29 Aralık 2012 Cumartesi

Para avcısı!!

Türkiye'nin en az okunan moda blogundan herkese merhaba! Sınav dönemimdeyim bu aralar, çok ilgilenemiyorum ama hele bi geçsin şu dönem, YAA BUNU NEREDE GİYECEKSİN??, AYNISINI ANNEN ÖRER, BİZ GİYSEK GÜLERLER vb. dev yazı dizileriyle tam gaz devam edeceğim.
Malum, havalar yağmurlu. Son bir kaç senedir de yağmur çizmeleri baya revaçta. Benim bile var, o kadar yani.
Bu blogta en çok dalga geçilecek insan tipi varsa, o da PAHALISI VARKEN UCUZUNU ALMAYANLARdır. Yağmur çizmesi olayında da ne avladığı gayet belli olan markamız Hunter, bahsettiğim insan tipine hitap eden birbirinden özelliksiz ve bazıları inanılamayacak derecede çirkin modellerde yağmur çizmesi yapıyor.
Evet mesela şu plastik çizmeyi 300 liraya alabilirsiniz. Bende hemen hemen aynısı var, 50 liraya aldım. Ona bile içim acıdı.

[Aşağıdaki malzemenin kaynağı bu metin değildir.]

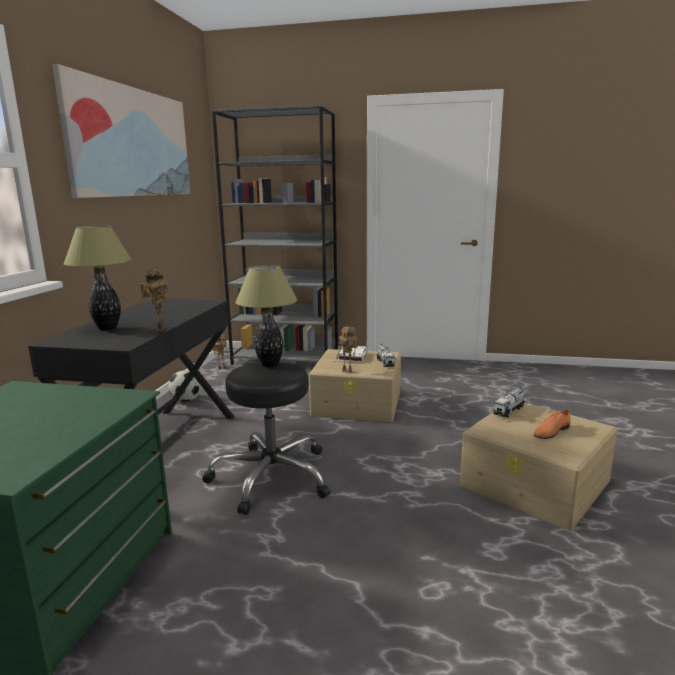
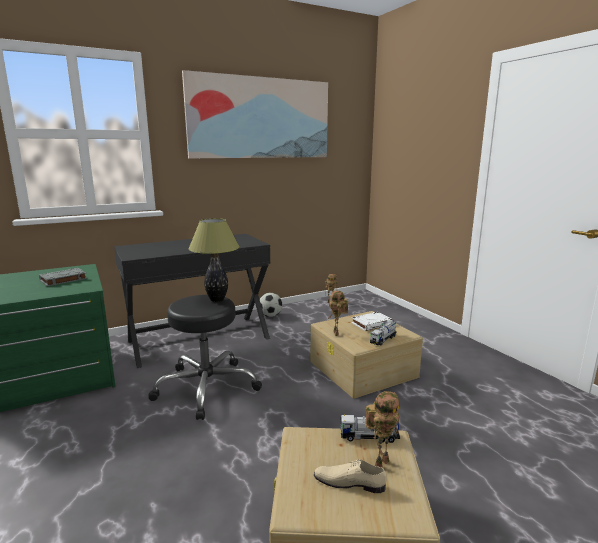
camera: 50 degrees right, 0 degrees up
(50, 405) = (63, 280): none -> grey book
(107, 328) = (162, 246): table lamp -> none
(159, 329) = (173, 253): toy robot -> toy robot (381, 462)
(286, 359) = (386, 312): grey bookcase -> none
(551, 431) = (349, 481): orange shoe -> beige shoe

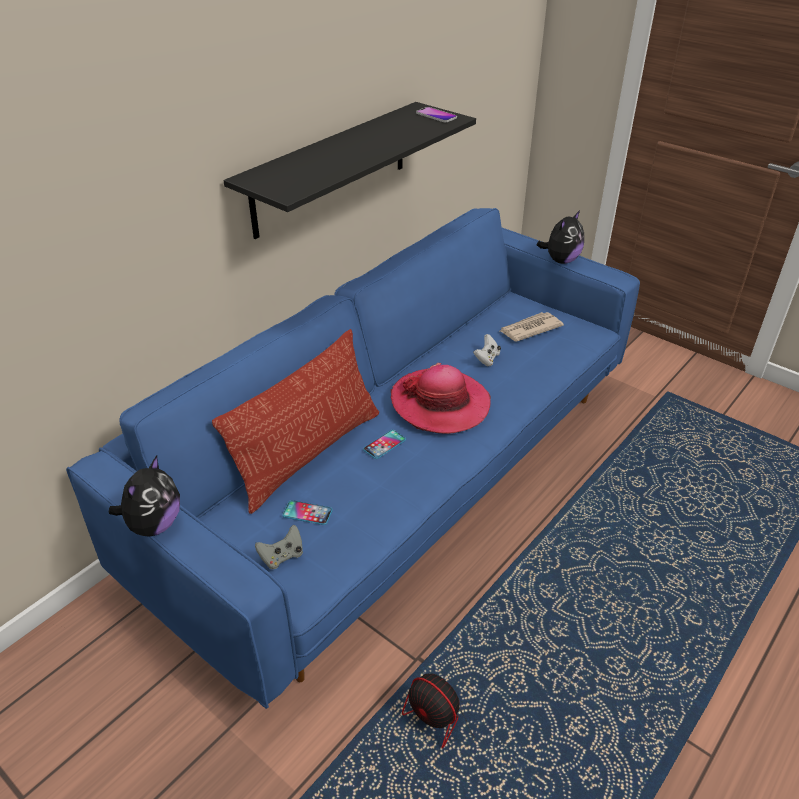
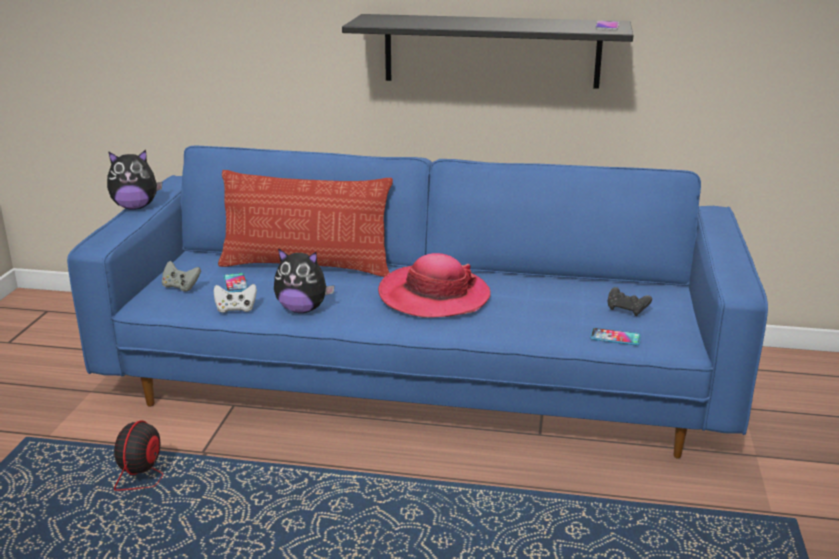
camera: 60 degrees right, 15 degrees down
(384, 445) = (348, 289): phone -> phone (615, 337)
(487, 359) = (538, 301): white game controller -> white game controller (236, 309)
(529, 329) = (627, 309): newspaper -> black game controller
(561, 260) = (720, 255): plush toy -> plush toy (302, 309)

Bu Hunter nedir peki? Hunter aslında bir İskoç markası. Şirketleşmesi 1875'te gerçekleşiyor. Fakat voliyi vurması ve paraya para dememesi 1. ve 2. Dünya Savaşları'ndan sonra oluyor. Askere çizmedir, gaz maskesidir, cankurtaran yeleğidir falan yaparaktan işleri büyütüyorlar. Yani Hunter sahiplerinin savaş öncesinde ve esnasında elleri kaşınıyormuş (kendi deyimleriyle dramatically)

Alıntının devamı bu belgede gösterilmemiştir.